═══ Data for the task ═══
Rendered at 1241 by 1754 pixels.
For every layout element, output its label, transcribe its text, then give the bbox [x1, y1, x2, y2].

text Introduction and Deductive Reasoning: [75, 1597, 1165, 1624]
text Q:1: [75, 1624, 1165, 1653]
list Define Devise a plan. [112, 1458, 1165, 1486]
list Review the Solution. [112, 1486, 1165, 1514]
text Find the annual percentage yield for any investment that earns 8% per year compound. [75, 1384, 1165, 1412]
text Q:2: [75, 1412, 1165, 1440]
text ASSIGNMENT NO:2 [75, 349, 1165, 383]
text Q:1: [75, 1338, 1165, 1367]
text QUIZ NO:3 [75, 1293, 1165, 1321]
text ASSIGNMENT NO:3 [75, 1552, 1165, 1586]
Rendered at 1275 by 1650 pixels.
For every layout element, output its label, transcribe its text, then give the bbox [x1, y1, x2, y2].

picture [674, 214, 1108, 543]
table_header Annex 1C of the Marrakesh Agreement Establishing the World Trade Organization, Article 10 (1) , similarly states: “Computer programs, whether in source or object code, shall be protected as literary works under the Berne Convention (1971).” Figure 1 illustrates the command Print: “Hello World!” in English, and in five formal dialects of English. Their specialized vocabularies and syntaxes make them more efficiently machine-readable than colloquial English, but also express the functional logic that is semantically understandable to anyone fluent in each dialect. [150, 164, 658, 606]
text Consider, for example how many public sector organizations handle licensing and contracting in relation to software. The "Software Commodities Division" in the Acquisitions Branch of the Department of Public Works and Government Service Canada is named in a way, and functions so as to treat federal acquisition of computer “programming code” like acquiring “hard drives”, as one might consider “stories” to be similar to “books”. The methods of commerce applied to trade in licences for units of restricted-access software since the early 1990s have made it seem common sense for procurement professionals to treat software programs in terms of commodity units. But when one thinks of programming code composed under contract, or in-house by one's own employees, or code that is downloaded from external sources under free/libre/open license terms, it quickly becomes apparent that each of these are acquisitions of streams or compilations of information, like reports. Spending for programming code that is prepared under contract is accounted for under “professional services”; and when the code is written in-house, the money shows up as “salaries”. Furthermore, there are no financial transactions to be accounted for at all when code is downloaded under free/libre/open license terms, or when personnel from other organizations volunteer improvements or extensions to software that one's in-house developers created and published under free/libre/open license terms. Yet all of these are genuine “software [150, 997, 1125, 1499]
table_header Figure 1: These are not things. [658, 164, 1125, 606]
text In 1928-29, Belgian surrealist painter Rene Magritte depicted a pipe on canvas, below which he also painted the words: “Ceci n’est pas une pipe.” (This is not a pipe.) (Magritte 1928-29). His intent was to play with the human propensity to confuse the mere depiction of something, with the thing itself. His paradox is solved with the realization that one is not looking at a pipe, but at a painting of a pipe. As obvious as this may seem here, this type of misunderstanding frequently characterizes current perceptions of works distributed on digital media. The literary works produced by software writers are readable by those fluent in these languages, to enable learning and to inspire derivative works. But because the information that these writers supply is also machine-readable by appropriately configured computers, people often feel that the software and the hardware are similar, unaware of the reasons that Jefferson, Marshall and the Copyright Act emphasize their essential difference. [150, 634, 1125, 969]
═══
* [What you have to do] Revise the data above by changing every "ASSIGNMENT" to "HOMEWORK". Leave everything else as it is.

* [Solution to the problem]
Rendered at 1241 by 1754 pixels.
For every layout element, output its label, transcribe its text, then give the bbox [x1, y1, x2, y2].

text Introduction and Deductive Reasoning: [75, 1597, 1165, 1624]
text Q:1: [75, 1624, 1165, 1653]
list Define Devise a plan. [112, 1458, 1165, 1486]
list Review the Solution. [112, 1486, 1165, 1514]
text Find the annual percentage yield for any investment that earns 8% per year compound. [75, 1384, 1165, 1412]
text Q:2: [75, 1412, 1165, 1440]
text HOMEWORK NO:2 [75, 349, 1165, 383]
text Q:1: [75, 1338, 1165, 1367]
text QUIZ NO:3 [75, 1293, 1165, 1321]
text HOMEWORK NO:3 [75, 1552, 1165, 1586]
Rendered at 1275 by 1650 pixels.
For every layout element, output its label, transcribe its text, then give the bbox [x1, y1, x2, y2].

picture [674, 214, 1108, 543]
table_header Annex 1C of the Marrakesh Agreement Establishing the World Trade Organization, Article 10 (1) , similarly states: “Computer programs, whether in source or object code, shall be protected as literary works under the Berne Convention (1971).” Figure 1 illustrates the command Print: “Hello World!” in English, and in five formal dialects of English. Their specialized vocabularies and syntaxes make them more efficiently machine-readable than colloquial English, but also express the functional logic that is semantically understandable to anyone fluent in each dialect. [150, 164, 658, 606]
text Consider, for example how many public sector organizations handle licensing and contracting in relation to software. The "Software Commodities Division" in the Acquisitions Branch of the Department of Public Works and Government Service Canada is named in a way, and functions so as to treat federal acquisition of computer “programming code” like acquiring “hard drives”, as one might consider “stories” to be similar to “books”. The methods of commerce applied to trade in licences for units of restricted-access software since the early 1990s have made it seem common sense for procurement professionals to treat software programs in terms of commodity units. But when one thinks of programming code composed under contract, or in-house by one's own employees, or code that is downloaded from external sources under free/libre/open license terms, it quickly becomes apparent that each of these are acquisitions of streams or compilations of information, like reports. Spending for programming code that is prepared under contract is accounted for under “professional services”; and when the code is written in-house, the money shows up as “salaries”. Furthermore, there are no financial transactions to be accounted for at all when code is downloaded under free/libre/open license terms, or when personnel from other organizations volunteer improvements or extensions to software that one's in-house developers created and published under free/libre/open license terms. Yet all of these are genuine “software [150, 997, 1125, 1499]
table_header Figure 1: These are not things. [658, 164, 1125, 606]
text In 1928-29, Belgian surrealist painter Rene Magritte depicted a pipe on canvas, below which he also painted the words: “Ceci n’est pas une pipe.” (This is not a pipe.) (Magritte 1928-29). His intent was to play with the human propensity to confuse the mere depiction of something, with the thing itself. His paradox is solved with the realization that one is not looking at a pipe, but at a painting of a pipe. As obvious as this may seem here, this type of misunderstanding frequently characterizes current perceptions of works distributed on digital media. The literary works produced by software writers are readable by those fluent in these languages, to enable learning and to inspire derivative works. But because the information that these writers supply is also machine-readable by appropriately configured computers, people often feel that the software and the hardware are similar, unaware of the reasons that Jefferson, Marshall and the Copyright Act emphasize their essential difference. [150, 634, 1125, 969]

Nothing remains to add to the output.